_THE PROBLEM_
Transcribe only the part of the material below that begins at the line containing "pyautogui.doubleClick(581, 276)" and ends at the line containing "pyautogui.click(359, 262)", with both kept and images left out.

_DATASET EXTRACT_
-- Opening Marker --
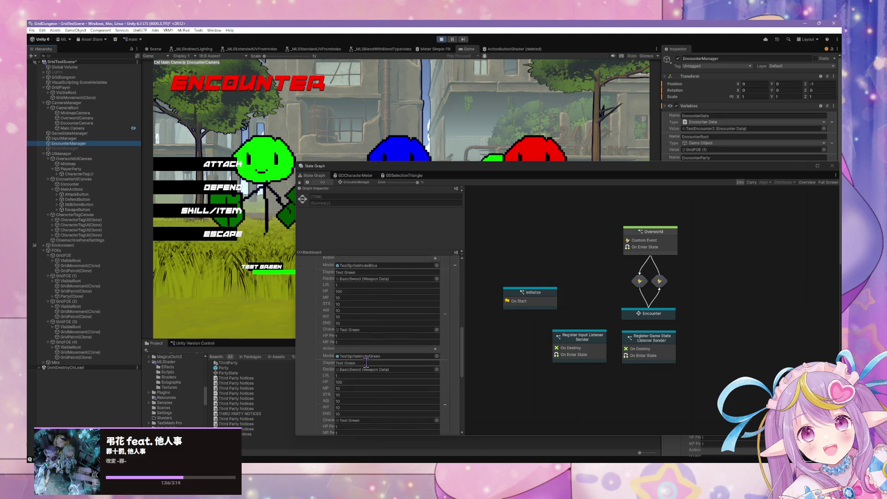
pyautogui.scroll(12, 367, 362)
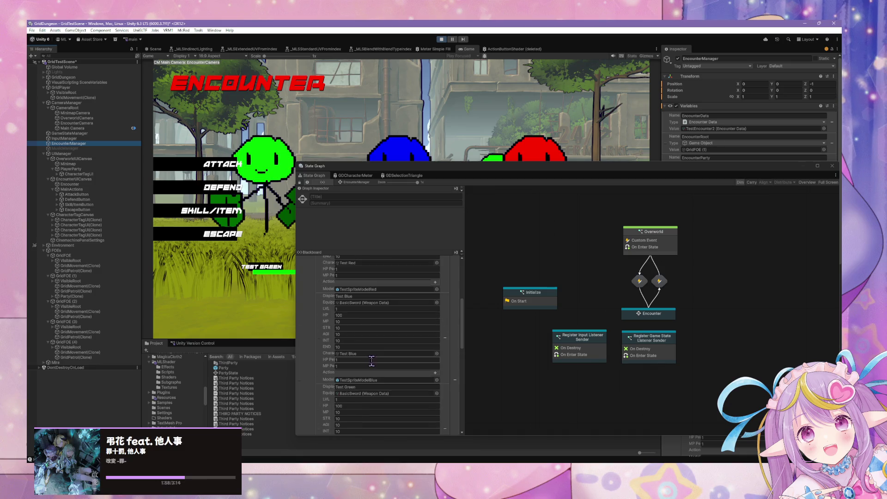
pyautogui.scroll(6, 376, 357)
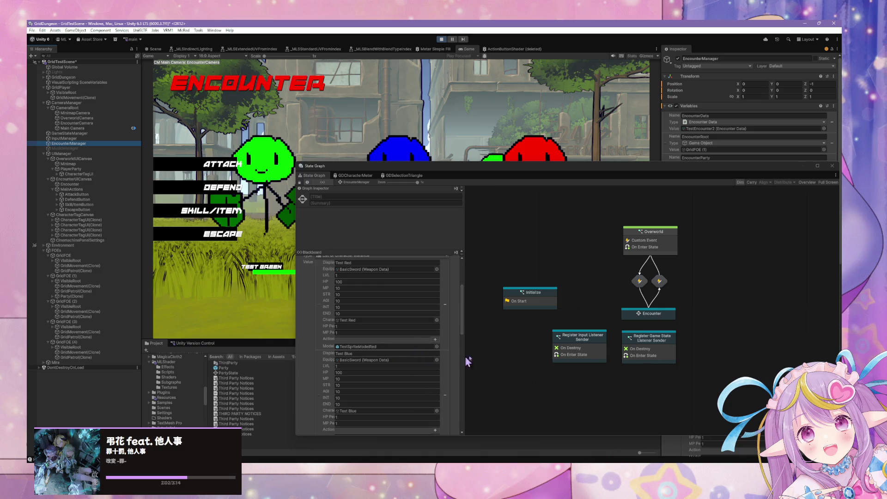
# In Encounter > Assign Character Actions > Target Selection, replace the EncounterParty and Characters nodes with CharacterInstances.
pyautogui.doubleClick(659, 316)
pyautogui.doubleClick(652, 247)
-- Closing Marker --
-- Opening Marker --
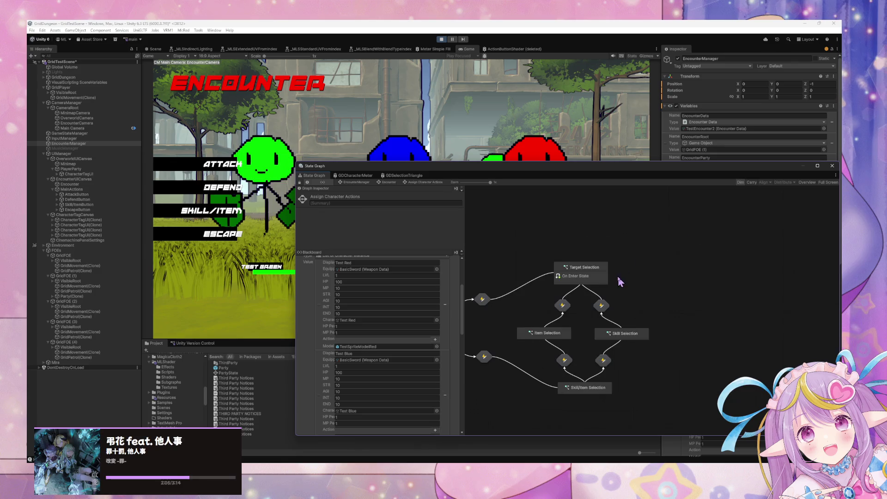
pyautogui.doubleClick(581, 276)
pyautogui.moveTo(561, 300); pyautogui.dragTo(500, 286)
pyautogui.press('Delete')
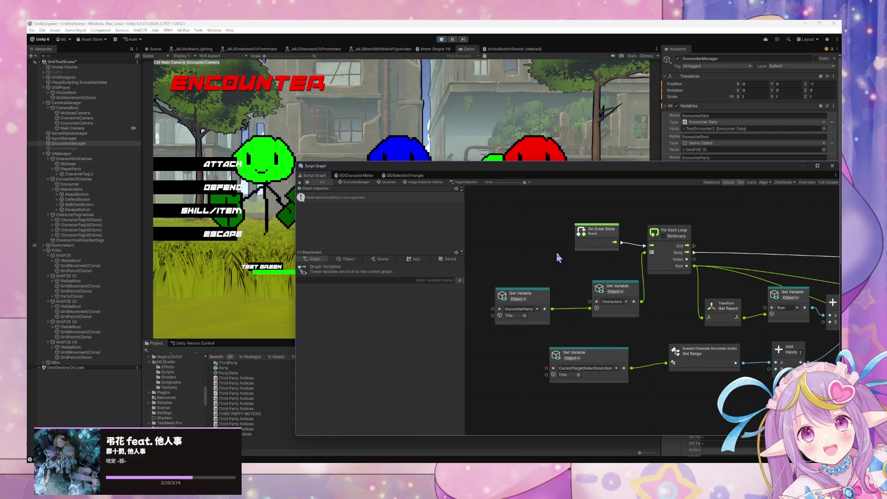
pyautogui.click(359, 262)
-- Closing Marker --
_ANSWER FOR THIS EXERCISE_
pyautogui.doubleClick(581, 276)
pyautogui.moveTo(561, 300); pyautogui.dragTo(500, 286)
pyautogui.press('Delete')
pyautogui.click(359, 262)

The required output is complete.